En tant que élément d’affichage, c’est une innovation très spécifique mais pas dénuée d’intérêt. Rien qu’à voir la démo du globe terrestre, on imagine tout de suite les possibilités marketing. Pour un ordinateur, c’est même pas envisageable, même si Microsoft commence la démo par du partage d’images entre plusieurs collaborateurs. Un système multi-écrans (des dalles, cette fois-ci) est bien plus efficace. Même pour le menu principal (qui revient à chaque changement d’application), le démonstrateur est obligé de se déplacer.
En tant que périphérique de saisie, c’est autre chose. Il permet de déplacer des zones de pixels en utilisant confortablement un doigt, plusieurs doigts, une main, deux mains… Je ne pense pas que ce soit la souris du futur, et une surface plate et multitouch, comme Microsoft Surface ou l’iPhone, a beaucoup plus de potentiel (surtout qu’en étant plate, la surface d’affichage visible est aussi plus grande). Comme le montre la démo de Pong, qui n’est pas du tout optimisé pour un affichage aussi spécifique, Sphere présente des caractéristiques intéressantes pour un périphérique de jeu : un même écran partagé entre quatre joueurs, par exemple, donc un même périphérique de saisie partagé aussi, mais qui est à mis chemin entre une table horizontale et une dalle verticale. Mais encore une fois, le principal intérêt est le mutitouch.
C’est d’ailleurs l’objet de ce framework multitouch pour Mac OS X utilisant l’iPhone comme périphérique de saisie. La vidéo de démonstration parle d’elle-même :
L’iPhone remplace ici le trackpad et la souris de l’ordinateur. Même si la souris est le périphérique de pointage le plus utilisé face à une machine, nombreux sont ceux qui préfèrent un trackpad suffisamment évolué : celui des portables Macintosh, par exemple. Je préfère de loin le trackpad de mon MacBook à ma souris, parce-que je bouge le curseur du bout du doigt, que je clique en posant mon doigt, que j’effectue un clic droit en posant deux doigts, que je fais défiler un document sur 360 degrés en glissant deux doigts (et les capacités multitouch du MacBook Air ajoutent encore plus de possibilités) : pour ainsi dire, le bouton (l’unique bouton, comme aime le rappeler certains PC-users) n’est plus utilisé. Il n’y a plus de frontière mécanique entre l’utilisateur et la couche logicielle.

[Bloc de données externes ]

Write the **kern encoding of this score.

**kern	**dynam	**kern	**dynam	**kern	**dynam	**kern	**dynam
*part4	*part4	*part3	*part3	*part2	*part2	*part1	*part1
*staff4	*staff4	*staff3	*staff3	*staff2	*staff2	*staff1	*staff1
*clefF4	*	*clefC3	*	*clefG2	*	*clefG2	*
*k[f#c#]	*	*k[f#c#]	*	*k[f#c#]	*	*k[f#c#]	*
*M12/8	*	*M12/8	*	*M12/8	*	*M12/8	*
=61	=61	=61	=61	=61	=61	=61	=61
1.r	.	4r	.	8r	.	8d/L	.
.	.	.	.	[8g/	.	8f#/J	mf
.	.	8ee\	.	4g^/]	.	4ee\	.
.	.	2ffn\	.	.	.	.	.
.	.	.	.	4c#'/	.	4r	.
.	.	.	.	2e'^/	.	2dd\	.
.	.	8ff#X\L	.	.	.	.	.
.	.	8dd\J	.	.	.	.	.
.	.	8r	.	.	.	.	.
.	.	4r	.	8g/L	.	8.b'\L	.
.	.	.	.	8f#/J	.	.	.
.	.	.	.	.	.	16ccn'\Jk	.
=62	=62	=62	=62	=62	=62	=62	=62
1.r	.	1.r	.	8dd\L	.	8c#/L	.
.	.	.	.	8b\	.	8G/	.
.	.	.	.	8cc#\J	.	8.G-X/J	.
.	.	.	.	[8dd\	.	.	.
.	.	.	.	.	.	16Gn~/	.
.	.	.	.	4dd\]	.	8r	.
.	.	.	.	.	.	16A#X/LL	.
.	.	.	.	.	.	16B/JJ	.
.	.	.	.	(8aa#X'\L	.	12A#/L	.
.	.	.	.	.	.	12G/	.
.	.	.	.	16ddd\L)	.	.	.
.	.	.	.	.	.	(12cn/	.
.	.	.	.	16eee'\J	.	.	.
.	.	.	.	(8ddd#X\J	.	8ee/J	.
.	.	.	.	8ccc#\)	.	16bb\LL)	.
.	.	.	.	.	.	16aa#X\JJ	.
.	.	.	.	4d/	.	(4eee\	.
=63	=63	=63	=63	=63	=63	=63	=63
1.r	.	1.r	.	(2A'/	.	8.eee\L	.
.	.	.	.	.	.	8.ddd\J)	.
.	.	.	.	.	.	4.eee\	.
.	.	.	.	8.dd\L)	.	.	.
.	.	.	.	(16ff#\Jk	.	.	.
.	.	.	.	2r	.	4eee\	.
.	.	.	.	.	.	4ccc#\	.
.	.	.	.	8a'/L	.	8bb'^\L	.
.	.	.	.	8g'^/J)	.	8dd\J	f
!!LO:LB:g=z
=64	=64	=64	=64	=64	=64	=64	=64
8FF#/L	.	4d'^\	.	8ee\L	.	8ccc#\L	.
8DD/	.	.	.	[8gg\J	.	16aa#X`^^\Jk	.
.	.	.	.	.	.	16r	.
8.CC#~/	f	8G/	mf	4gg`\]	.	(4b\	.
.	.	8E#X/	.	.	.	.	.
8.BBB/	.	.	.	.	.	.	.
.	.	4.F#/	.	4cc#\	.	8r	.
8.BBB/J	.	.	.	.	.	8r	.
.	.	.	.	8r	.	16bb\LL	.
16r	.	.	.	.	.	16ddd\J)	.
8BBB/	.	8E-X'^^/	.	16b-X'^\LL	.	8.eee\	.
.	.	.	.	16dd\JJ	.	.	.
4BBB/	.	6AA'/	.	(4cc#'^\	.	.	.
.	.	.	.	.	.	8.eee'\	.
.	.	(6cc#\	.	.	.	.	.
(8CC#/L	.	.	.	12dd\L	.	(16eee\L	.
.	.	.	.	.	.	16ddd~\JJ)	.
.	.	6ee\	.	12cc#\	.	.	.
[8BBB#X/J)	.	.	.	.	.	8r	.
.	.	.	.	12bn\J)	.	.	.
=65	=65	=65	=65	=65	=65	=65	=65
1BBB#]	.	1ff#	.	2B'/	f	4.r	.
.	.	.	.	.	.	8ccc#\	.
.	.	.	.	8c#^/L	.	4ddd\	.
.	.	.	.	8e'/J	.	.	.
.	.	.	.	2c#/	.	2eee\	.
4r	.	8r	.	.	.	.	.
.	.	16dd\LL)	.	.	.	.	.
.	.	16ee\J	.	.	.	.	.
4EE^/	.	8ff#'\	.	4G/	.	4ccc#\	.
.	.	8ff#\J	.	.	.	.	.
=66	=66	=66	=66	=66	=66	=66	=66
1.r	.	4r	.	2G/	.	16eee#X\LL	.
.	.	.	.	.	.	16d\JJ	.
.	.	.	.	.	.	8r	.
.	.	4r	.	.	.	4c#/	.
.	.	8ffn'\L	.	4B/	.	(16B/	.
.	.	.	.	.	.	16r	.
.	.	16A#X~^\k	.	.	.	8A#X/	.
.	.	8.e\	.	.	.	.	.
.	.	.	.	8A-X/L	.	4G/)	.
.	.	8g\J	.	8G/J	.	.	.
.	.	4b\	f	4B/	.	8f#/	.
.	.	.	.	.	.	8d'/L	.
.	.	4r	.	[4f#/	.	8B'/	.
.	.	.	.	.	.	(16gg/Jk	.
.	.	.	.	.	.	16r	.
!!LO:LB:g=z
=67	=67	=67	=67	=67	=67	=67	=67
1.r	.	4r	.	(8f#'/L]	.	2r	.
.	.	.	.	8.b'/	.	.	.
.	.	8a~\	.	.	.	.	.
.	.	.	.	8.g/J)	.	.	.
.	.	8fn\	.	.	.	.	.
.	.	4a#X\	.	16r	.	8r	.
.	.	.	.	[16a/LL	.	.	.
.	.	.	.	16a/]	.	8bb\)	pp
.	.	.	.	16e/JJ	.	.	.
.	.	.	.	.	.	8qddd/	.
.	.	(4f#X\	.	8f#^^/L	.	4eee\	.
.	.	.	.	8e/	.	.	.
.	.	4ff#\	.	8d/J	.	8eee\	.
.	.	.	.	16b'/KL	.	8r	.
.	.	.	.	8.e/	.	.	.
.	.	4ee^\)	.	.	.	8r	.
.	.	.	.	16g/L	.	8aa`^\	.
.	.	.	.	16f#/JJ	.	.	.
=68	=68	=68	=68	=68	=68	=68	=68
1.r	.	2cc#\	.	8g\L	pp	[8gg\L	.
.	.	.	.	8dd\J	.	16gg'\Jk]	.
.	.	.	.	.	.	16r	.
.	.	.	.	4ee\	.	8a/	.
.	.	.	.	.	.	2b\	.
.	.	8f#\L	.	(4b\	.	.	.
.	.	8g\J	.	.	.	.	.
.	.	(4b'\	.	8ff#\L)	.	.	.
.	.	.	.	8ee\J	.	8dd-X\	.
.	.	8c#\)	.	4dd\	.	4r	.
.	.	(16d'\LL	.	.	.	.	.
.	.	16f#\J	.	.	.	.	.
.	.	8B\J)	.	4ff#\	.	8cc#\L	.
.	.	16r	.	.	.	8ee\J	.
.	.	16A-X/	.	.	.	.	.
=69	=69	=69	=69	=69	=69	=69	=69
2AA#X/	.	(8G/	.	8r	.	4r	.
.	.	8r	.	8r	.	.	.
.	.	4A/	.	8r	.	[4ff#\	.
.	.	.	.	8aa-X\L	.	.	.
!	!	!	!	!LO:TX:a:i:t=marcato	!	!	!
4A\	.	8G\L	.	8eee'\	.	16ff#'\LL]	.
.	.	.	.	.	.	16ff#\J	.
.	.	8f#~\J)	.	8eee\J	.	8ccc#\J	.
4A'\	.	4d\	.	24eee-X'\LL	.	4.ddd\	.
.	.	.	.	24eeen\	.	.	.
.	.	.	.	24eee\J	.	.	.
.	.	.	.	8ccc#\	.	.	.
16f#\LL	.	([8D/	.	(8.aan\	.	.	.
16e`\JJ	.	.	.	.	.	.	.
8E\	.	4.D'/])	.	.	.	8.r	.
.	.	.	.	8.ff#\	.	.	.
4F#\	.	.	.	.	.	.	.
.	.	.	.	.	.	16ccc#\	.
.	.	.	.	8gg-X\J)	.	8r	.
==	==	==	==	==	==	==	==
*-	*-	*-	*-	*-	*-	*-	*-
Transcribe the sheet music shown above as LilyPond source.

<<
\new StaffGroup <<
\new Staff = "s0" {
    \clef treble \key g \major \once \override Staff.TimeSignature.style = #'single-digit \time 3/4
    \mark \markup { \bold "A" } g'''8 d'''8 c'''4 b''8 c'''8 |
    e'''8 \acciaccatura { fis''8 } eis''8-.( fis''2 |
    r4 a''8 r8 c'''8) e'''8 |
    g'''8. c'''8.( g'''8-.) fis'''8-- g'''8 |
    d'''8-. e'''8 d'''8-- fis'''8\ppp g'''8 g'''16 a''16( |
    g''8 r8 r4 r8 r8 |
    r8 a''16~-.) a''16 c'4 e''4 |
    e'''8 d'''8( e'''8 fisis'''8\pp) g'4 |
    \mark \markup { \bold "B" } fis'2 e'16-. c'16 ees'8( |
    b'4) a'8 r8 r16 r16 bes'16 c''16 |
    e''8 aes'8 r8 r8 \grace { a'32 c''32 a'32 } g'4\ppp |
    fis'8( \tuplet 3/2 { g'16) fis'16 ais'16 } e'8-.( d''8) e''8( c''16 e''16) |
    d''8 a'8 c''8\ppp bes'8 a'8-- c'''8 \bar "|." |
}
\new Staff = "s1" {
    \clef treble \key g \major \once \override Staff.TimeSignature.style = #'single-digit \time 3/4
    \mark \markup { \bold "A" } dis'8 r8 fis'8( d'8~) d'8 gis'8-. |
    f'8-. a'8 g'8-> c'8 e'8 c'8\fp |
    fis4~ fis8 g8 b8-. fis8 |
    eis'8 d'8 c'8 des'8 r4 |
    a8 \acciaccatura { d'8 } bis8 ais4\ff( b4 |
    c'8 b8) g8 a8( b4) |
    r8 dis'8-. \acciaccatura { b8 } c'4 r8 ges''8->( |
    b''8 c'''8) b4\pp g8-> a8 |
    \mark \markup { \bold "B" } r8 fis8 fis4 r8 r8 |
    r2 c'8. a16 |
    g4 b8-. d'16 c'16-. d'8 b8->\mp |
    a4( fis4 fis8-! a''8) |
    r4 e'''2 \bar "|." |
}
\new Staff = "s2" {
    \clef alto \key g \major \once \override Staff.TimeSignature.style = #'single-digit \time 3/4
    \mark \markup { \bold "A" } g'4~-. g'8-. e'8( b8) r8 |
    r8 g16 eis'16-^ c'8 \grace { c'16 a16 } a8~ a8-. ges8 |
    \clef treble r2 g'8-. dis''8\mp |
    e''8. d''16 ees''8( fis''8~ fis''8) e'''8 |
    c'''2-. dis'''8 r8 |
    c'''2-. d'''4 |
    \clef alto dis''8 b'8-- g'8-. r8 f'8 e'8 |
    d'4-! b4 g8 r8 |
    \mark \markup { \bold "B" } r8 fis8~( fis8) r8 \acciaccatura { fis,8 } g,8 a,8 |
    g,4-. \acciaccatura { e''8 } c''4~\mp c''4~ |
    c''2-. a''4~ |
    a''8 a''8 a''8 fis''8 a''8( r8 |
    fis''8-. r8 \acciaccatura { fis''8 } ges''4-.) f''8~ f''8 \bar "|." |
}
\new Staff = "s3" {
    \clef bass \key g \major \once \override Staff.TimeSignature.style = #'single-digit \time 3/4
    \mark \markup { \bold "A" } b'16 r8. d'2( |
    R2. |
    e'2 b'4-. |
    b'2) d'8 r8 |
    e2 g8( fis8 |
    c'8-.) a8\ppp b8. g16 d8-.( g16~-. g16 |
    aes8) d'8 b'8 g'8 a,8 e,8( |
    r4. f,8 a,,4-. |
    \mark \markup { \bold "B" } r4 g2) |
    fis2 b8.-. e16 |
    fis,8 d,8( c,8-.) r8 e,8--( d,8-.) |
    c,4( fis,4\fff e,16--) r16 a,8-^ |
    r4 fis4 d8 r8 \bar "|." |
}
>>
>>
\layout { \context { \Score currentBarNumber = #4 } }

Le framework multitouch permet ici d’entrevoir un nouveau type de périphérique de saisie : un trackpad multitouch détachable doublé d’une fonction d’affichage.
Rêvons un peu et imaginons un MacBook dont le trackpad ne serait autre qu’un iPhone… un mini-écran multitouch lorsqu’il est intégré à la coque de l’ordinateur ou utilisé à quelques mètres, un téléphone / ordinateur de poche le reste du temps… Hum.